How bright the searchlight
of our homecoming: black comet
sprawling past black infinity, black heavens.
Black grenade.
...

Our body antipodes. Brilliant lung and ten
good bones, crochet-neck umbilical, myself the yarn.
She carries her hands her hair around like ghosts,
my nocturne-unfamiliar, coiled interruptus
gooseflesh clouding our display case. Already twice myself
the noose.
No one has shattered that errant tooth, not even you.
The ocean sucks its salt appendage through my empty.
Already I have been a miracle, emerging
Still tending its incestuous wound.
And there goes our little world, set upon its haunches,
fraught with neglect—
Sister, we must eat.
Even the glittering oracle
of the bird-catcher spider offers nothing but the bones of bones.
Your carnivore unheaded what stalks our puncturing
what marks the mouth bewails its spaces, pines
for permission
to flush or anther.

Night prowls dangerous heavy.
Exhume a neon city. Our moon gone fat
With such astounding matter.
This feast parasitic.

Five days I watch its slow work with envy cough up
beak and penumbra. While our one mind hardens its
grief homicidal
till what inverts this lonesome dark I call thrall, luciferous.
Mine only.
...

Sunset. That blood-orange hymn
combusting the year, nautilus chamber

of youth's obscurities, your empty room
for psalms, lost rituals. There find the bittersweetness

of one's unknown body, heliotropic;
Welcome, stranger of myself.

Consider the Jumbie bird clanging its deathshriek
like a gong, shooting through our mapless season,

unnaming the home you're always leaving,
scattering the names we have lost again.

The heart and its bombshell
bespeak the hurricane—

what has drowned, has drowned.
She will not return. The headless sky

unseals and aches for us, mother and sister
caught upon the steel hook of its memory.
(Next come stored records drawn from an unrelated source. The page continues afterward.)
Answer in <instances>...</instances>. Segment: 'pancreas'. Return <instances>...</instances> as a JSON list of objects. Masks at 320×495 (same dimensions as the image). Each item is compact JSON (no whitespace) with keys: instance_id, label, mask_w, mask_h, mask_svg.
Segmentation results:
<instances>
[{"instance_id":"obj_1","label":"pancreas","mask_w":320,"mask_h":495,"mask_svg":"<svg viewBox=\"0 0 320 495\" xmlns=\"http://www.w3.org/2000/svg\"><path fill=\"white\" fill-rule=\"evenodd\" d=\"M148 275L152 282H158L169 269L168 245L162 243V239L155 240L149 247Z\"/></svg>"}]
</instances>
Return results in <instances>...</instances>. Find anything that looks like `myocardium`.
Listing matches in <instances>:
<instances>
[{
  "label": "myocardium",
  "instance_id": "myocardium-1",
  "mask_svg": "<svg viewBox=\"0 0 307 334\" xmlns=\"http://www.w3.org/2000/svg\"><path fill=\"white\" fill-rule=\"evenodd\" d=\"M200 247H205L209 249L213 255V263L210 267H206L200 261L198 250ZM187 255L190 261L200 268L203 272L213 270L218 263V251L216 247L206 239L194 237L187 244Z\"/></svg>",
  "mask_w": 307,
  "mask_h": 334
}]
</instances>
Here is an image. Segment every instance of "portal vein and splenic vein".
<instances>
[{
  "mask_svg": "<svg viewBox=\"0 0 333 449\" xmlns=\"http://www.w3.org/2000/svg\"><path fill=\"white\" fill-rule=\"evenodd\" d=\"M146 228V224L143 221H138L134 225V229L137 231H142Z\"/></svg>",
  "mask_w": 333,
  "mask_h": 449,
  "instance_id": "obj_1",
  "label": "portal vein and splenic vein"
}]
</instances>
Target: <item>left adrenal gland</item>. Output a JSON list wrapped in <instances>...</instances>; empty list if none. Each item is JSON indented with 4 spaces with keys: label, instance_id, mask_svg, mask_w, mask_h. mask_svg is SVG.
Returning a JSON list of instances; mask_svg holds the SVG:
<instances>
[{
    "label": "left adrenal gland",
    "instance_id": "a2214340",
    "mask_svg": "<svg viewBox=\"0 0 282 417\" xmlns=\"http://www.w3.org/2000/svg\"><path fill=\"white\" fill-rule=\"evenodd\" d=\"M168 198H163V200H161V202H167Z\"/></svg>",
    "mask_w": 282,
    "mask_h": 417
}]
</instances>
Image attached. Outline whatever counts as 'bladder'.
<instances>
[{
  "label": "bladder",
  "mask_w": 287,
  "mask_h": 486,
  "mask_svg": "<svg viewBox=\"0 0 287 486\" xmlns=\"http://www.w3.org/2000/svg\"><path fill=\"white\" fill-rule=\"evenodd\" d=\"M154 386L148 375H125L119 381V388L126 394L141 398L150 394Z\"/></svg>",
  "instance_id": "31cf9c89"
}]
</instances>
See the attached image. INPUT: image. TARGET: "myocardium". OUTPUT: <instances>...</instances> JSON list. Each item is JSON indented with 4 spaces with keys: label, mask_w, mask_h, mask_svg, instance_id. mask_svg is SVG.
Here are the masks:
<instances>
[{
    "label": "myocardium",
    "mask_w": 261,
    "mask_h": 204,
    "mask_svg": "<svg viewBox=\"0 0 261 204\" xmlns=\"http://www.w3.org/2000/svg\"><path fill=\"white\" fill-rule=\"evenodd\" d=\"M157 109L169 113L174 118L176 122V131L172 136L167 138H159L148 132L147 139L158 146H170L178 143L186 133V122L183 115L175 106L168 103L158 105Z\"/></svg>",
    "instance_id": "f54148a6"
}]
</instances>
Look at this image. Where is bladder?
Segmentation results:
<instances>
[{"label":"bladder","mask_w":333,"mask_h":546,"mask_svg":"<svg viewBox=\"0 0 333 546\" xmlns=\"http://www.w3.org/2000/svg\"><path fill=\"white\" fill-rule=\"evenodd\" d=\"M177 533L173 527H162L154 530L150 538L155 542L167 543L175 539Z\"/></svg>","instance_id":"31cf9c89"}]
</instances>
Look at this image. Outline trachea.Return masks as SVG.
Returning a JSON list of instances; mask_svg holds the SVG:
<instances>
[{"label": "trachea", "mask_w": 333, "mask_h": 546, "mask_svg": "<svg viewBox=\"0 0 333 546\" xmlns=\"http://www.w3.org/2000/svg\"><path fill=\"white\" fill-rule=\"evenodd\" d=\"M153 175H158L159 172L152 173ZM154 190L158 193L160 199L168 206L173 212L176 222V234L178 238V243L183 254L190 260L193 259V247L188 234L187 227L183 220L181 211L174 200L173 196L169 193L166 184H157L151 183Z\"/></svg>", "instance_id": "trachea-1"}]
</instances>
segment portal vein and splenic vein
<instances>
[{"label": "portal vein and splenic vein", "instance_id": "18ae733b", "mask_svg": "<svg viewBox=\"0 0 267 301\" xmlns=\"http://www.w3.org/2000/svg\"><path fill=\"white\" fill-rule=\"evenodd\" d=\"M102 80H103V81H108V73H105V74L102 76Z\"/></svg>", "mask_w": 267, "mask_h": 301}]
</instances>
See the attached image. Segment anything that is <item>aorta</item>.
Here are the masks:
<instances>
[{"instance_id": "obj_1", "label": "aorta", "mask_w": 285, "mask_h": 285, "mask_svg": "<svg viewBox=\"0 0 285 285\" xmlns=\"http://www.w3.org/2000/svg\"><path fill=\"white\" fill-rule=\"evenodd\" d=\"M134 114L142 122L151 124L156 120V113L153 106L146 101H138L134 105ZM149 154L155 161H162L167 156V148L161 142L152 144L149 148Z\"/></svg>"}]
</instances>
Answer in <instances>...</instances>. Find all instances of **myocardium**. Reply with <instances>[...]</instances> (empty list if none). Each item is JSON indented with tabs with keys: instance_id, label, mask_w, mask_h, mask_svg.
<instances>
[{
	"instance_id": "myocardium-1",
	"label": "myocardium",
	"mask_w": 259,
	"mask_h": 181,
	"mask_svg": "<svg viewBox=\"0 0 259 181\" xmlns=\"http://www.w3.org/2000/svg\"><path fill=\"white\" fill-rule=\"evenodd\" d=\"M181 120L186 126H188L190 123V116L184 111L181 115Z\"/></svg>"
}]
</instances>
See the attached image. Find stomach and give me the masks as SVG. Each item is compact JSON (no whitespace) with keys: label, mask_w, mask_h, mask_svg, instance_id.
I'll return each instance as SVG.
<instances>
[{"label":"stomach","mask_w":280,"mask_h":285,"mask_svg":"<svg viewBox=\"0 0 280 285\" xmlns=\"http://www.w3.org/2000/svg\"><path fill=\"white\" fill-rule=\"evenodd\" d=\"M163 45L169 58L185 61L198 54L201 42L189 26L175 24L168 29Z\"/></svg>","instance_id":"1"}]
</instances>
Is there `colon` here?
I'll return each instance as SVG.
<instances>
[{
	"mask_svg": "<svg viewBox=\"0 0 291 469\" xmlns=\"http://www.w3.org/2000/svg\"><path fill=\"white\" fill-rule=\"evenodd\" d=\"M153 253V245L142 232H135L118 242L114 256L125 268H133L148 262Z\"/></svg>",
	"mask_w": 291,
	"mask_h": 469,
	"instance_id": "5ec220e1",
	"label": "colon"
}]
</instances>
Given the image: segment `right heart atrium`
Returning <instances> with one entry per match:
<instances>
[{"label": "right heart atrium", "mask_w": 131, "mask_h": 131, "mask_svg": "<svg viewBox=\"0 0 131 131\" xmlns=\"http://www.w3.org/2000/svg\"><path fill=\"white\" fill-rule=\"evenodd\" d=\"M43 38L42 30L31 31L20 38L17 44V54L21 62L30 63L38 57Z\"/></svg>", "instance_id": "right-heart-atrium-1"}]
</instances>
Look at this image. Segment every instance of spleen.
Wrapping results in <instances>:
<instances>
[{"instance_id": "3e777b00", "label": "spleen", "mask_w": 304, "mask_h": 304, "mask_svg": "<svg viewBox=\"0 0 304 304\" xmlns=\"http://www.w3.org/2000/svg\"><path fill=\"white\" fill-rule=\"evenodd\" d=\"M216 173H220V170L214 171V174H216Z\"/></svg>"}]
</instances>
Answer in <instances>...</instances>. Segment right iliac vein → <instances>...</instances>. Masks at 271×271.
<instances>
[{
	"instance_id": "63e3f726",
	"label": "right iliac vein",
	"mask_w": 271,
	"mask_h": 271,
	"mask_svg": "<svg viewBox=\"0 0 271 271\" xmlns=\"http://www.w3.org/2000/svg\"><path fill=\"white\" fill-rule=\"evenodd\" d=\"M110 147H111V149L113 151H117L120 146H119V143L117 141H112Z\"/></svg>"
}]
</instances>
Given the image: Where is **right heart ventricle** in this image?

Wet mouth of my future body, we've come to understand
each word, and how sometimes the words

themselves will do. Obeah-man, augured island,
I am called to remember the burning palm

and the broad refuge of the poinciana tree.
Dear Family, how willingly I pushed my feet

into the hot coals of your lamentation.
Jamaica, if I wear your lunacy like a dark skin,

or lock this day away in the voodoo-garden
of our parting, know that I still mimic your wails,

knee-deep in beach, know I am gouging the stars
for any trace of ghost. For the algorithm

of uncertain history. The simple language
of our cannibal sea. If, Grandfather,

your wandering fishermen still recast
their lives down on the disappearing shore,

know I too am scorching there.
Igniting and devouring

each abducted day.
...

After W. E. B. Du Bois


Wild irises purpling my mouth each dawning—
trauma souring the quiet street.
Its whole dark field roots me down and down. The mock-sun a blank obscuring. Fire whips
white-shock of lightning, bright Molotov angel, what ash marks assume a coon cemetery.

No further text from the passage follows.